Velocity selective coherent population trapping (VSCPT) provides one of the few purely optical techniques for laser cooling of neutral atoms to temperatures below the one photon recoil limit. The physical process is based on a trapped state involving both internal and external degrees of freedom of the atom which is fed by optical pumping combined with diffusion in momentum space. As this trapped state does not couple to the light fields involved, it does not suffer from photon recoil so that narrow sub recoil widths of the momentum distribution can be reached.
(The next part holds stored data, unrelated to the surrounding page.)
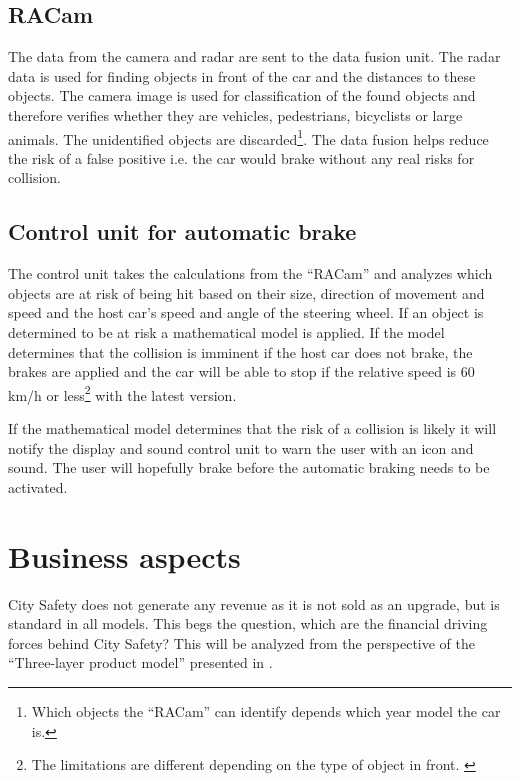 \documentclass[conference]{IEEEtran}
\begin{document}
\subsection{RACam}
The data from the camera and radar are sent to the data fusion unit. The radar data is used for finding objects in front of the car and the distances to these objects. The camera image is used for classification of the found objects and therefore verifies whether they are vehicles, pedestrians, bicyclists or large animals. The unidentified objects are discarded\footnote{Which objects the ``RACam'' can identify depends which year model the car is.}. The data fusion helps reduce the risk of a false positive i.e. the car would brake without any real risks for collision. \cite{SysDescription}

\subsection{Control unit for automatic brake}
The control unit takes the calculations from the ``RACam'' and analyzes which objects are at risk of being hit based on their size, direction of movement and speed and the host car's speed and angle of the steering wheel. If an object is determined to be at risk a mathematical model is applied. If the model determines that the collision is imminent if the host car does not brake, the brakes are applied and the car will be able to stop if the relative speed is 60 km/h or less\footnote{The limitations are different depending on the type of object in front. \cite{CitySafetyDefinition}} with the latest version. \cite{SysDescription, CitySafetyDefinition}

If the mathematical model determines that the risk of a collision is likely it will notify the display and sound control unit to warn the user with an icon and sound. The user will hopefully brake before the automatic braking needs to be activated. \cite{CitySafetyDefinition}

\section{Business aspects}
City Safety does not generate any revenue as it is not sold as an upgrade, but is standard in all models. This begs the question, which are the financial driving forces behind City Safety? This will be analyzed from the perspective of the ``Three-layer product model'' presented in \cite{TeLESM}.
\end{document}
We present results of VSCPT applied to transverse cooling of a beam of metastable helium on the 2 ³S → 3 ³P transition in the presence of a magnetic field. Because of the magnetic field, the atoms can be cooled into a narrow momentum distribution centered around a non-zero velocity which is determined by the choice of the magnetic field strength. The metastables are produced in a gas discharge and the atomic transition is excited by 389 nm uv laser light obtained by frequency doubling the output of a titanium-sapphire laser. Due to the large photon recoil of this system it is possible to reach good sub-recoil resolution for measurement of the momentum distribution even with a beam apparatus of moderate size.